2Feelings as signposts
The Examen takes your emotions seriously — not as the boss of the spiritual life, but as evidence worth reading. Where you felt most alive and at peace may be pointing toward where God is leading you; where you felt persistently drained, resentful, or hollow may be pointing at something that needs his healing or your honesty. You don't analyze any of it alone — you notice it, name it, and talk to God about it. Over weeks, patterns emerge that one night can't show you. Many people find the Examen quietly becomes the place where the big decisions of life first come into focus.
3Making it stick
Attach it to something you already do every night — after brushing your teeth, or as the last thing before lights-out — because a prayer with no anchor in the routine evaporates within a week. Keep it short: ten unhurried minutes beats thirty ambitious ones you'll abandon by Thursday. And if you fall asleep halfway through step two, you have it on good authority that falling asleep in the middle of saying thank you to God is a perfectly good way to end a day.
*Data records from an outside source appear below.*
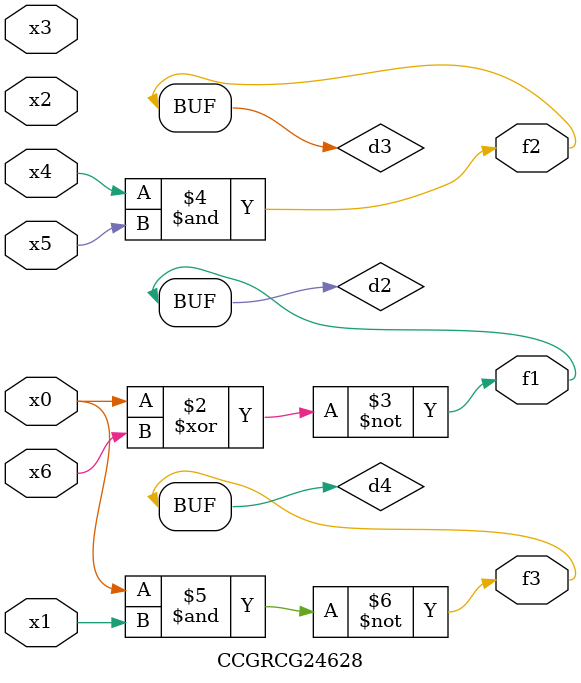
<source format=v>
module CCGRCG24628(
	input x0, x1, x2, x3, x4, x5, x6,
	output f1, f2, f3
);

	wire d1, d2, d3, d4;

	nor (d1, x0);
	xnor (d2, x0, x6);
	and (d3, x4, x5);
	nand (d4, x0, x1);
	assign f1 = d2;
	assign f2 = d3;
	assign f3 = d4;
endmodule

</source>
The Examen is built on a simple conviction: God was present in your ordinary Tuesday, and ten honest minutes are enough to start noticing him there.
Reflection Questions
- 1
The Examen assumes God can be found in an ordinary day — not just in church. What would you look for differently tomorrow if you really believed that?
- 2
Step three asks you to notice your strongest feelings without judging them. Which feeling from today would you bring to God tonight, and what might it be pointing to?
- 3
What would it take to try the Examen for five nights this week — even just the three-question short version before sleep?